#### WHAT IS NEEDED
Can you copy word for word the part of the s6-rc mailing list thread below that runs from "making the notification" up to and including "NOW we're talking!"?

#### STUDY TEXT
----
Actually, the more I think about it, the less s6-rc-update will help
me avoid reboots in the short term since part of what I need to get
back is a pristine post-boot environment.

  Power management on Linux laptops is high-level demonology, and mere
 mortals should not dabble in it, lest their souls be consumed. I had a
 friend who tried and came back shaking and drooling... it took him a
 long while to recover. Fortunately, there's *almost* no permanent
 damage to his mind.

HA! I'm pretty sure the failure is in some acpi policy handling glue
code that isn't getting set right. The init.d/acpid script isn't
terribly complicated, I simply need to capture the system state before
and after the init script is run.

Cheers!

-- 
If the doors of perception were cleansed every thing would appear to
man as it is, infinite. For man has closed himself up, till he sees
all things thru' narrow chinks of his cavern.
  --  William Blake


Re: s6-rc - odd warn logging and a best practices question

2015-08-20 Thread Colin Booth
On Thu, Aug 20, 2015 at 10:24 AM, Laurent Bercot
ska-skaw...@skarnet.org wrote:

  Oh, the protocol is complicated too. If I start to implement it,
 there's no stopping, and I'll be running behind systemd every time
 they add something to the protocol, which is exactly what I don't
 want to do.

Sure. And I bet that listening for any message on the socket isn't
good enough since things might be chattery.

  You can enforce a non-race by synchronizing both processes, i.e.
 making the notification listener notify the notification sender
 that it is ready to receive a message. I'm not even joking.
 Notifiception is a thing with the wonderful systemd APIs.

NOW we're talking!

  I see. You could pull those out of the set of services managed by s6-rc
 and just run them sequentially at boot time, until s6-rc-update is out.

Yeah, but then you get into that question of what you do with oneshots
that depend on longruns which are required for initialization... Like
I said, it's a bit of a mess but isn't any more of a mess than someone
who is doing early boot optimization in any other init. Once I've
sorted out all the timing issues (and I think I'm close) it should be
fine.

By the way, I've found a maybe-bug that, if real, is pretty severe.
`s6-rc -d change all ; some stuff ; s6-rc -u change all' has caused my
s6-init + s6-rc testbed system to remove the control pipe for my pid 1
s6-svscan. I need to make sure it wasn't something I did between
things, and to make sure it wasn't mucked up handling in various
scripts that I was running. I'm at work right now so I can't test it
out, but sometime in the next day or so I should have the cycles to
test it out.

Cheers!

-- 
If the doors of perception were cleansed every thing would appear to
man as it is, infinite. For man has closed himself up, till he sees
all things thru' narrow chinks of his cavern.
  --  William Blake


Re: s6-rc - odd warn logging and a best practices question

2015-08-20 Thread Laurent Bercot

On 20/08/2015 16:43, Colin Booth wrote:

Yeah, this is for the special case where you have a daemon that
doesn't do readiness notification but also has a non-trivial amount of
initialization work before it starts. For most things doing the below
talked about oneshot/longrun split is best, but sometimes you need to
run that initialization every time (data validators are the most
obvious example).
----
#### SUPPLIED INFORMATION

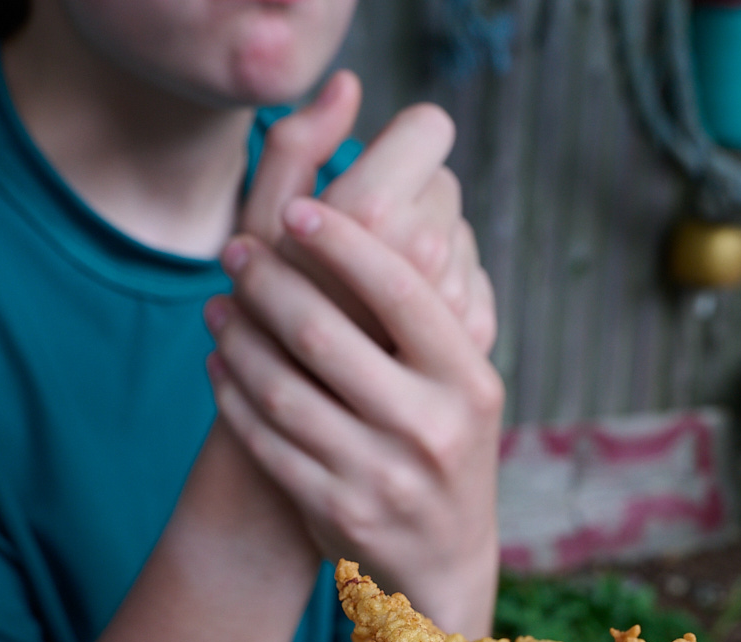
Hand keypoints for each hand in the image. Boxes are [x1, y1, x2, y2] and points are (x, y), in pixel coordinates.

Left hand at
----
#### ANSWER TO THIS TASK
making the notification listener notify the notification sender
 that it is ready to receive a message. I'm not even joking.
 Notifiception is a thing with the wonderful systemd APIs.

NOW we're talking!